_BRIEF_
List every line in the records below that contains the string "dalam", treating uppercase and lowercase letters as different.

━━━

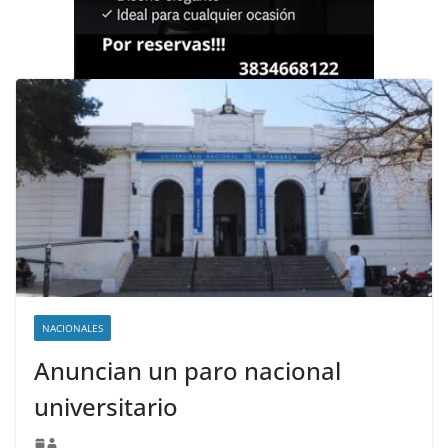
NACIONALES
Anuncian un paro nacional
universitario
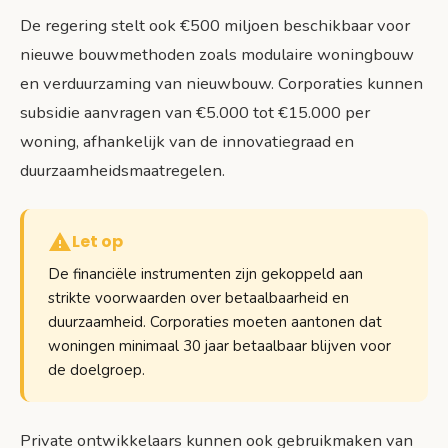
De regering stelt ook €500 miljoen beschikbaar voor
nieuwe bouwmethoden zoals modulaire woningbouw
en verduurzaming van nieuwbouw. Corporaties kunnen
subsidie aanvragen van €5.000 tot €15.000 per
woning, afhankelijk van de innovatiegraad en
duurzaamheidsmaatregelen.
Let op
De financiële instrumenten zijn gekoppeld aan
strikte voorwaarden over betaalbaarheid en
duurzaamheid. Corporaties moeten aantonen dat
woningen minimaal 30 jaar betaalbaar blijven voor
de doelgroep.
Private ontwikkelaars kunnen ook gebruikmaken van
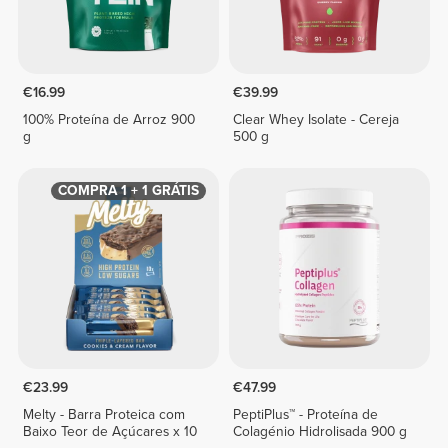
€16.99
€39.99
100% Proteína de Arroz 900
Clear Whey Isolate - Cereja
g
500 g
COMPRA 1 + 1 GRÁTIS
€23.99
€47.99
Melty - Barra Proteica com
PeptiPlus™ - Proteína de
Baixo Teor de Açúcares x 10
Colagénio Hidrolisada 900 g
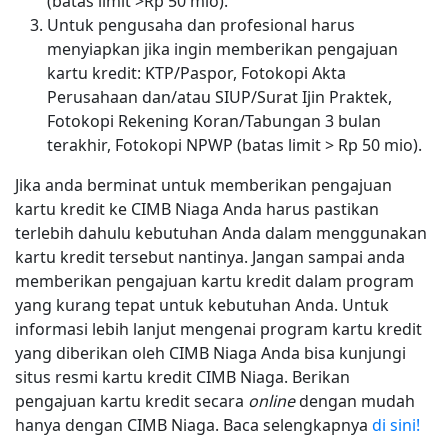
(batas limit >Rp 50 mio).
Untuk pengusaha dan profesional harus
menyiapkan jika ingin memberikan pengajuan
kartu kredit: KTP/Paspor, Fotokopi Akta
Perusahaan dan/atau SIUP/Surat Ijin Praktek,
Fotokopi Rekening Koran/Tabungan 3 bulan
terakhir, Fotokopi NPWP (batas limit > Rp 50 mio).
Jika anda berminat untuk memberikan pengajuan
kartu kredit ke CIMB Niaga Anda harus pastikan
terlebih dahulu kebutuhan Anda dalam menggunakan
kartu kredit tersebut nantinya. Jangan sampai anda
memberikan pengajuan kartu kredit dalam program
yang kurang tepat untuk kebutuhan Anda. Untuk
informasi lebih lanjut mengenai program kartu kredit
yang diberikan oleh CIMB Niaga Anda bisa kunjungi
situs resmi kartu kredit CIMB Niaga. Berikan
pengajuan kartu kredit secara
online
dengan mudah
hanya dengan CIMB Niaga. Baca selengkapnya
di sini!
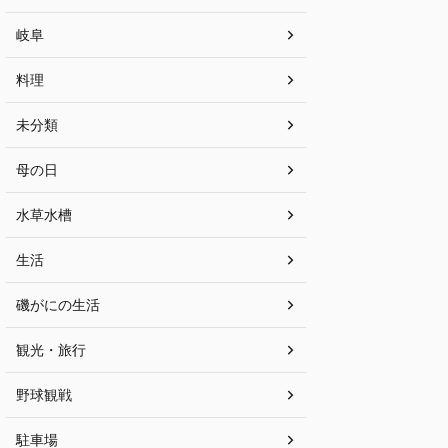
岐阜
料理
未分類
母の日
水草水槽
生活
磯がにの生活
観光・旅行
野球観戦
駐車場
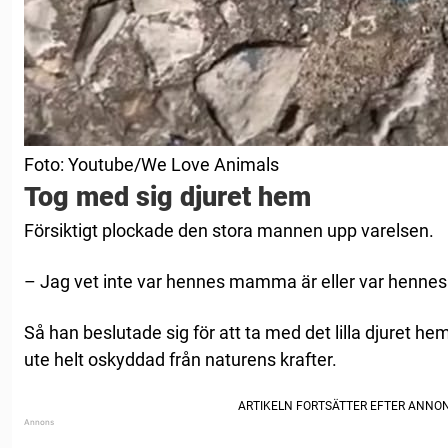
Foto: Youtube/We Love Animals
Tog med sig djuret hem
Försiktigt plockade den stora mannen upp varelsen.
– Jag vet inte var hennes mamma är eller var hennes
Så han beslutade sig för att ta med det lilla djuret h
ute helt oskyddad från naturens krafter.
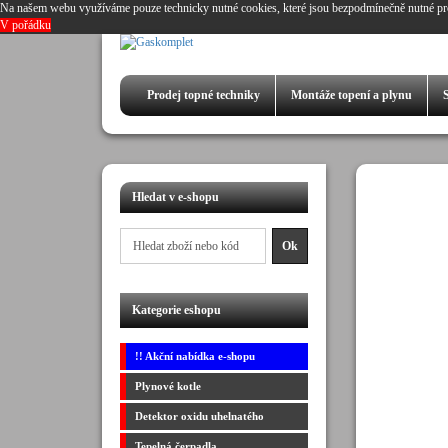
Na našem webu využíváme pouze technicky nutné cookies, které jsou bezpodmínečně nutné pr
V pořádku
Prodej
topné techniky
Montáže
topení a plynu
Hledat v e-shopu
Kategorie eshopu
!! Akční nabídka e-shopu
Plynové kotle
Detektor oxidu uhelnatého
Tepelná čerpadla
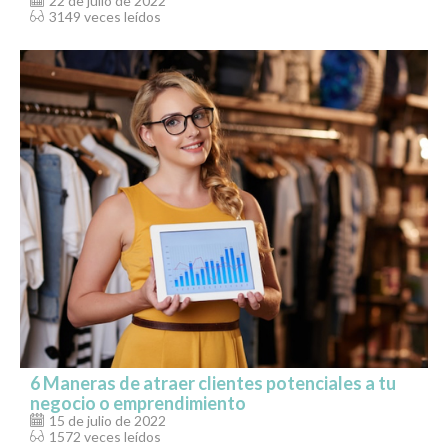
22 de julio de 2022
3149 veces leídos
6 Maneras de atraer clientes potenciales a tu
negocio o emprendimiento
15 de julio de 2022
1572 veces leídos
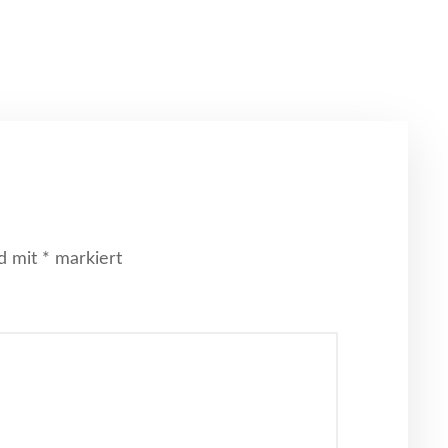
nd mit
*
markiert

━━━

_RESPONSE AREA_
terlebih dahulu kebutuhan Anda dalam menggunakan
memberikan pengajuan kartu kredit dalam program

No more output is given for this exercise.